Il cantato in italiano li espone ancor di più, senza la barriera della lingua inglese a velarne gli intenti e separarli dal pubblico. Per ridurre ancora le distanze, Marino e Sandro ampliano il loro approccio musicale, optando per un combat-folk terzomondista (come si dice allora) piuttosto che globale, in cui innestano violini, fisarmoniche e strumenti e canti tradizionali.

Il titolo dell'opera è emblematico e dice a chiare lettere dove vogliono arrivare, i Gang; la copertina, splendida, regala l'immagine di un'Italia rovesciata, dove il sud della penisola e del mondo risalta in primo piano.

Il disco vuole essere, riuscendoci appieno, un viaggio nel Sud dimenticato, oppresso, povero; che sia la Basilicata o la Palestina, l'oblìo, l'oppressione e la povertà hanno lo stesso volto in ogni dove. Ed ecco allora, in «Bandito senza tempo», l'America Latina e le atmosfere pacate che rammentanmo gli Inti Illimani; ecco «Johnny Lo Zingaro» e le sue calde trame reggae, pronte ad esplodere in un finale barricadero, dove si distingue il suono del violino di Mauro Pagani; storie di personaggi “contro”, come nel tex-mex «Chico Mendes»; la partecipazione di una banda paesana in «Oltre», una polka che non sfigurerebbe in un qualche film di felliniana memoria; e alla fine, il brano che dà il titolo all'opera, introdotto dalle voci di Che Guevara, Yasser Arafat e Nelson Mandela, splendida ballata dall'agreste sapore di rivoluzione, un viaggio dagli Appennini alle Ande.

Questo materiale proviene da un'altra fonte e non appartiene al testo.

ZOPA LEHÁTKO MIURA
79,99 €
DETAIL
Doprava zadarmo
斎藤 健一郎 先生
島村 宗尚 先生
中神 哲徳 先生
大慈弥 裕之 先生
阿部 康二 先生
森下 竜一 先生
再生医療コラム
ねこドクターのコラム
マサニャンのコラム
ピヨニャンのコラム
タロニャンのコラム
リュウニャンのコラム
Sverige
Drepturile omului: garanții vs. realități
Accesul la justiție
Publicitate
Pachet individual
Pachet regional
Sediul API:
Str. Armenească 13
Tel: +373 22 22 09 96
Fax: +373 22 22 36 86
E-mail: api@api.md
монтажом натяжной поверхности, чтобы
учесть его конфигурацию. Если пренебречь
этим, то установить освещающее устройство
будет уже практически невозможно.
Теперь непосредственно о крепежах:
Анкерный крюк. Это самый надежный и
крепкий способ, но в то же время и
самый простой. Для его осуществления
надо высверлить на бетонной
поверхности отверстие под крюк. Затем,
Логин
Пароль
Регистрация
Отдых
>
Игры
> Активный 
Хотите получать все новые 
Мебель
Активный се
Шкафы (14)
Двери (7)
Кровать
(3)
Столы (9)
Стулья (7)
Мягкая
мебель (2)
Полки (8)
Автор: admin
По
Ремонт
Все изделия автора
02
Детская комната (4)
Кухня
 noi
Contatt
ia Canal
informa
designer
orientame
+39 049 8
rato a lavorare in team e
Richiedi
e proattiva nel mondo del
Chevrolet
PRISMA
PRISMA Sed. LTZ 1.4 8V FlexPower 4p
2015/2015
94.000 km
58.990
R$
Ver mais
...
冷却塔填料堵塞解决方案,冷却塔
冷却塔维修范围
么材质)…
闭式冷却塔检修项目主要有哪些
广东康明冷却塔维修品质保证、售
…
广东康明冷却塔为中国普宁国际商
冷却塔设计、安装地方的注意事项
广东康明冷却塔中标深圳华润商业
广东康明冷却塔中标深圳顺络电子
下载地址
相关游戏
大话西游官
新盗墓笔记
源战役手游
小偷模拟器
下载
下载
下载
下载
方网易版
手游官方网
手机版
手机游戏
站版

Con un pizzico di retorica, né inutile né banale, «Le Radici E Le Ali» è un disco epocale e coraggioso che ha indicato un percorso da seguire, non solo in Italia: aggressivo, feroce in alcuni momenti; ma capace di emozionare e commuovere, come poche altre opere uscite in quel frangente; un'esperienza non solo musicale, che non si dimentica. Da consegnare alle generazioni future.

E poi, l'anno successivo arriva «Storie D'Italia», con i Gang a mettere in musica cinquant'anni di storia italiana ed a volare ancora più in alto: le radici hanno attecchito nel profondo e le ali sono spiegate, per l'appunto.

L'Imbrecciata Filottrano caput mundi.